The samples of seeds were tested each in duplicate in an accelerated aging test by storing them for 72 h at 43° C. prior to planting them. After planting the seed germinated at 25° C. for seven days. Table 5 lists the number of seedlings as an average value of the duplicate test (Guidelines were followed according to AOSA/ISTA: Normal=normal germination; abnormal=abnormal germination; dead=no germination). The data show that seed treated with pesticide and polymer (chitosan and/or PVDC) have higher germination rates compared to seed treated with pesticide or seed treated with polymer.

TABLE 5
Accelerated aging test
Entry	Pesticide	Polymer	Normal	Abnormal	Dead
1 a)	—	—	85.5	5.5	9
2 b)	Pesticide	—	88	5	7
3 b)		PVDC	82.5	7	10.5
4 b)	—	Chitosan	84.5	3	12.5
5 b)		PVDC + Chitosan	85.5	7.5	7
6	Pesticide	Chitosan	95	2	3
7	Pesticide	PVDC	94	3.5	2.5
8	Pesticide	PVDC + Chitosan	91.5	4	4.5

Claims

1. A method for increasing the number of seedlings per number of sowed grains of seed comprising

a) treating seed with a pesticide and an aqueous compositions comprising a polymer selected from the group consisting of vinylidene chloride copolymer and chitosan; and

b) drying said treated seed.

2. The method according to claim 1, wherein the pesticide is a fungicide or an insecticide.

3. The method according to claim 1, wherein the pesticide is a fungicide selected from the group consisting of strobilurins, carboxamides, azoles and organochlorine compounds.

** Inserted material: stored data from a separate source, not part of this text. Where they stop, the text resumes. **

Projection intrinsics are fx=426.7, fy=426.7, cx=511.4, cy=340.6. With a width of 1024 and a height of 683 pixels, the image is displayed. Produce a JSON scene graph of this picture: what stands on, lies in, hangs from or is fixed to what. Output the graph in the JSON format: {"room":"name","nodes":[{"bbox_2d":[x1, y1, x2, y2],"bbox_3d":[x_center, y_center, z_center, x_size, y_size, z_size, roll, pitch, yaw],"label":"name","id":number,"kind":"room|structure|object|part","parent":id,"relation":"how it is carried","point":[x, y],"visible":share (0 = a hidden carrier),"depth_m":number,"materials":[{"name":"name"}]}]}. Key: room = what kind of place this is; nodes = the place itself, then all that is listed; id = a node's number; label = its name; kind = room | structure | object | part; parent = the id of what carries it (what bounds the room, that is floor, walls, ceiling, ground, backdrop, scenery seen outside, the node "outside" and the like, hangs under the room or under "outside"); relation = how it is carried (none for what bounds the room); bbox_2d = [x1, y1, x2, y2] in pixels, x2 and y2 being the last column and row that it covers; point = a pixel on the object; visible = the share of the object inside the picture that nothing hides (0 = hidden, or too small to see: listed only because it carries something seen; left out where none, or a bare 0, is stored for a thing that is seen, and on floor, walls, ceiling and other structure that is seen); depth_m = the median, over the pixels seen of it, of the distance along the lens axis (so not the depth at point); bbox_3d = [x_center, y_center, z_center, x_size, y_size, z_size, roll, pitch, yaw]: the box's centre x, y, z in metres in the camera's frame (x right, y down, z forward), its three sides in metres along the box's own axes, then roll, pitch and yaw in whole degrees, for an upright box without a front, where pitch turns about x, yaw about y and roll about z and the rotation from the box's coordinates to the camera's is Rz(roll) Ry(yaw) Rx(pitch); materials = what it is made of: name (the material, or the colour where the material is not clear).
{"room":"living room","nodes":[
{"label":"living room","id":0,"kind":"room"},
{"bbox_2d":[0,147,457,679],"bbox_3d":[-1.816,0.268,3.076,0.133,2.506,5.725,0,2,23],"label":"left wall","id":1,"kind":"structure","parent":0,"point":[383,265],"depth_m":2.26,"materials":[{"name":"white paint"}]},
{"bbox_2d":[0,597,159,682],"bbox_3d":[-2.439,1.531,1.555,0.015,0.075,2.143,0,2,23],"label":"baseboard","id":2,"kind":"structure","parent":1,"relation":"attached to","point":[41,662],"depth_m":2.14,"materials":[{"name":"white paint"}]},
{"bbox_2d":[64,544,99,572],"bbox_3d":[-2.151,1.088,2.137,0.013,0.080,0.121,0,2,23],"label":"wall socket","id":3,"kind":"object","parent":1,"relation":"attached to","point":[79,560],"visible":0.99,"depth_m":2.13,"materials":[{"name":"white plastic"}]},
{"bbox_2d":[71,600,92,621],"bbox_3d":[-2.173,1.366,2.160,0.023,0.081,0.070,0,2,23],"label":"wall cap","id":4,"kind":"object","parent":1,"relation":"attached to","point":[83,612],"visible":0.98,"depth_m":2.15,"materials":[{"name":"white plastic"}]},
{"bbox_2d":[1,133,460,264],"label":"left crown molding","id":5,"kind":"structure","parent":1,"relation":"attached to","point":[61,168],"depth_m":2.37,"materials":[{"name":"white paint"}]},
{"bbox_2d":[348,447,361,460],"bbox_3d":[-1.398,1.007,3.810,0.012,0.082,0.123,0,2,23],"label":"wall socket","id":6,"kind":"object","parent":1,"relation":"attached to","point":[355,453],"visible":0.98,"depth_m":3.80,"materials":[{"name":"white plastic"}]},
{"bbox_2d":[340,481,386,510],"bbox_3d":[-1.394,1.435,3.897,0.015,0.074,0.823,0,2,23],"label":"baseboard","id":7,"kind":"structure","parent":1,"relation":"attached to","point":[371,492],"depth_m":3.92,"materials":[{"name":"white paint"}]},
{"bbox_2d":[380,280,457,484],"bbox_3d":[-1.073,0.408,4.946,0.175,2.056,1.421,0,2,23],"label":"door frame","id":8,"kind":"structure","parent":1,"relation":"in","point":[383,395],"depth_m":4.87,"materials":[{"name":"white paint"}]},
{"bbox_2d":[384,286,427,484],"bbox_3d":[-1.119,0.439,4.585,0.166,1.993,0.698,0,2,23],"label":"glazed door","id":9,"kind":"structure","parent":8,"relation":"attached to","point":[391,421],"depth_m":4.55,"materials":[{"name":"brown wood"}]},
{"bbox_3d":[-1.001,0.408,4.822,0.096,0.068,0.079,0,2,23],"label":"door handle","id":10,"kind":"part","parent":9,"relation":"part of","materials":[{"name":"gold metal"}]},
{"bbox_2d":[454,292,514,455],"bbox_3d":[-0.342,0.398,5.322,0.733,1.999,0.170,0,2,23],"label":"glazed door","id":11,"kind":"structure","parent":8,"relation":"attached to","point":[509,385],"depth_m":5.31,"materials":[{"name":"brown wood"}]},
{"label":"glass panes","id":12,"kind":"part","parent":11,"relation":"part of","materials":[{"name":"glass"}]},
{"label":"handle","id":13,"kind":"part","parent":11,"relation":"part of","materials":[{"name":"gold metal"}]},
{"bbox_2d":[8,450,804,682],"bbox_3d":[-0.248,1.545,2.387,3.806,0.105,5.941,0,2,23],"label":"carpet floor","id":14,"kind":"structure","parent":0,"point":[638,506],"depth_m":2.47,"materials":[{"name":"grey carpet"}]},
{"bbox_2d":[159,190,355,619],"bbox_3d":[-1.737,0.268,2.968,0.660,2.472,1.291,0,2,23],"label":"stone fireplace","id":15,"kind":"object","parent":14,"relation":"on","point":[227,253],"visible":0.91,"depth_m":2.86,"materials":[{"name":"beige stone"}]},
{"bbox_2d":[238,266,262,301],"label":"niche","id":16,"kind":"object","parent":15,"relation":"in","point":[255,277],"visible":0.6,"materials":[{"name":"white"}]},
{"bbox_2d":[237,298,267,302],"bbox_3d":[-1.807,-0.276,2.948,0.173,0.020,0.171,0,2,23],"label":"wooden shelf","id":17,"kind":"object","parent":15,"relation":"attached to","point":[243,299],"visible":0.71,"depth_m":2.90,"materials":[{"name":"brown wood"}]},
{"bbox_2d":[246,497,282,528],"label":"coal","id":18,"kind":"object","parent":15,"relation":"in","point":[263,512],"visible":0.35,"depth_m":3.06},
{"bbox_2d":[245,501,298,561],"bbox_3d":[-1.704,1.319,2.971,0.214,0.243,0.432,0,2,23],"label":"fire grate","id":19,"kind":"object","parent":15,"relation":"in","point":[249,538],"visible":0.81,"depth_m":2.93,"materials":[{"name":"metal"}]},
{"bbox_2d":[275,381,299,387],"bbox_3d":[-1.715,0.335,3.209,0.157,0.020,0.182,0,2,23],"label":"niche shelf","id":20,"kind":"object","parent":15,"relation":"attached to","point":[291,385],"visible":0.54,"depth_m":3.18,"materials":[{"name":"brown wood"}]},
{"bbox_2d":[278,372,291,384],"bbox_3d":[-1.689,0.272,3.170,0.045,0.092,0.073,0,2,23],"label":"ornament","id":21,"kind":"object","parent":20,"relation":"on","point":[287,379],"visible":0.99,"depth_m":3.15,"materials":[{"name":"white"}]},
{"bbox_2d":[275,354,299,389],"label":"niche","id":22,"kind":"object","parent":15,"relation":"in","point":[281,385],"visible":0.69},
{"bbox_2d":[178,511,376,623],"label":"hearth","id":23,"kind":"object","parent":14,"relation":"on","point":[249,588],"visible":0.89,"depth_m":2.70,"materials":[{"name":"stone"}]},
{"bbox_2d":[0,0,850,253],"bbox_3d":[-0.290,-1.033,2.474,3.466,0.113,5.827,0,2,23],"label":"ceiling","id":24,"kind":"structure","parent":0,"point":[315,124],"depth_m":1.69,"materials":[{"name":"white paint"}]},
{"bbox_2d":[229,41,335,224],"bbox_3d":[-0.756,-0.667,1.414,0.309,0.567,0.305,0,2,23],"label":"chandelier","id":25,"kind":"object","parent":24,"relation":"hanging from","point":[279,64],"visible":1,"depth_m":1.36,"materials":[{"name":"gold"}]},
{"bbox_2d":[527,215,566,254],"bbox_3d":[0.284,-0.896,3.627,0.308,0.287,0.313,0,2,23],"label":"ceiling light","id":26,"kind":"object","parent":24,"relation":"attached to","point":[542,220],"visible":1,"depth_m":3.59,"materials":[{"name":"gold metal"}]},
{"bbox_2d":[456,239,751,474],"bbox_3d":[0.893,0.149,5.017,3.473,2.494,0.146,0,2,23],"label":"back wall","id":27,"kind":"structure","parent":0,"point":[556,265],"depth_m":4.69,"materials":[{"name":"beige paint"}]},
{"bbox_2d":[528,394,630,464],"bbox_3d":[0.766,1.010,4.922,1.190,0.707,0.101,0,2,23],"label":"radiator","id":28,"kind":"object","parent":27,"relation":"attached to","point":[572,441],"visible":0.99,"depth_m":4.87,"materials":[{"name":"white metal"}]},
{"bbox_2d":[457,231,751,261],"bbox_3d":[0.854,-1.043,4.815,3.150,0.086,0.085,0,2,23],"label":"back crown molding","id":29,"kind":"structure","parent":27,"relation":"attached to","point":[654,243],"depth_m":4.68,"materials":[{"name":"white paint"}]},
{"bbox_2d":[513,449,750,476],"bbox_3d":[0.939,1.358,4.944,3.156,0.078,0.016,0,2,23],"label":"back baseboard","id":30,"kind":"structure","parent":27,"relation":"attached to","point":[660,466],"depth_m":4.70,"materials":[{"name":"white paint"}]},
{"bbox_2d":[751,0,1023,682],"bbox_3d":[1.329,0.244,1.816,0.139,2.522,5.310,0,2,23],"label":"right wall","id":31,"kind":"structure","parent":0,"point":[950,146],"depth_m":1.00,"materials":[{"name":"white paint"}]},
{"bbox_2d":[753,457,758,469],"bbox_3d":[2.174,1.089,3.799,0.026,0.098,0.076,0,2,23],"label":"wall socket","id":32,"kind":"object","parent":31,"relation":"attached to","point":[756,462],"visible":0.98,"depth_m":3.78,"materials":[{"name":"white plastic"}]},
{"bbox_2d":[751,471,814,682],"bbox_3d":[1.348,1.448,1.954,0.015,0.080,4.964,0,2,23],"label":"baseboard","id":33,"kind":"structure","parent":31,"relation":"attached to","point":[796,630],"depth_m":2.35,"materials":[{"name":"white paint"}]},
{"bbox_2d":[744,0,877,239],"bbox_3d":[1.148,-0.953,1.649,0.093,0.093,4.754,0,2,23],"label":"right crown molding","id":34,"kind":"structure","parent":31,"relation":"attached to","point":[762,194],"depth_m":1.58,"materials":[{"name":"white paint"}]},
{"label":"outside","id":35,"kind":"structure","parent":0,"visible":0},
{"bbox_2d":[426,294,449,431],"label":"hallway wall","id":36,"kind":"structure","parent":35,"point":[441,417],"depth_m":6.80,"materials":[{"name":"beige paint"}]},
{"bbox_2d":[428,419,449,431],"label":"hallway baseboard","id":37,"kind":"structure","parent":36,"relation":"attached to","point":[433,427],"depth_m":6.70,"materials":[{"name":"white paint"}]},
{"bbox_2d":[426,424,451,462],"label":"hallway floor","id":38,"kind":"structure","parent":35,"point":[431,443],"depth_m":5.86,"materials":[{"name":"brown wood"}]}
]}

4. The method according to claim 1, wherein the vinylidene chloride copolymer comprises the comonomers vinyl chloride, acrylic acid, alkyl acrylate, methacrylic acid and/or alkyl methacrylate.

5. The method according to claim 1, wherein the coating composition comprises a chitosan, an organic acid and a surfactant.

6. The method according to claim 1, wherein the coating composition comprises a vinylidene chloride copolymer and a surfactant.

7. The method according to claim 1, wherein the seed is seed of maize or soybean.

8. (canceled)

9. (canceled)

10. (canceled)

11. (canceled)

12. The method according to claim 2, wherein the coating composition comprises a vinylidene chloride copolymer and a surfactant.

13. The method according to claim 12, wherein the vinylidene chloride copolymer comprises the comonomers vinyl chloride, acrylic acid, alkyl acrylate, methacrylic acid and/or alkyl methacrylate.

14. The method according to claim 13, wherein the seed is seed of maize or soybean.

15. The method according to claim 14, wherein the pesticide is a fungicide selected from strobilurins, carboxamides, azoles and organochlorine compounds.

15. The method according to claim 14, wherein the pesticide is pyraclostrobin, thiophanate-methyl, metalaxyl, boscalid, triticonazol, imidachloprid and/or fipronil.

16. The method according to claim 5, wherein the seed is seed of maize or soybean.

17. The method according to claim 16, wherein the pesticide is a fungicide selected from strobilurins, carboxamides, azoles and organochlorine compounds.

18. The method according to claim 16, wherein the pesticide is pyraclostrobin, thiophanate-methyl, metalaxyl, boscalid, triticonazol, imidachloprid and/or fipronil.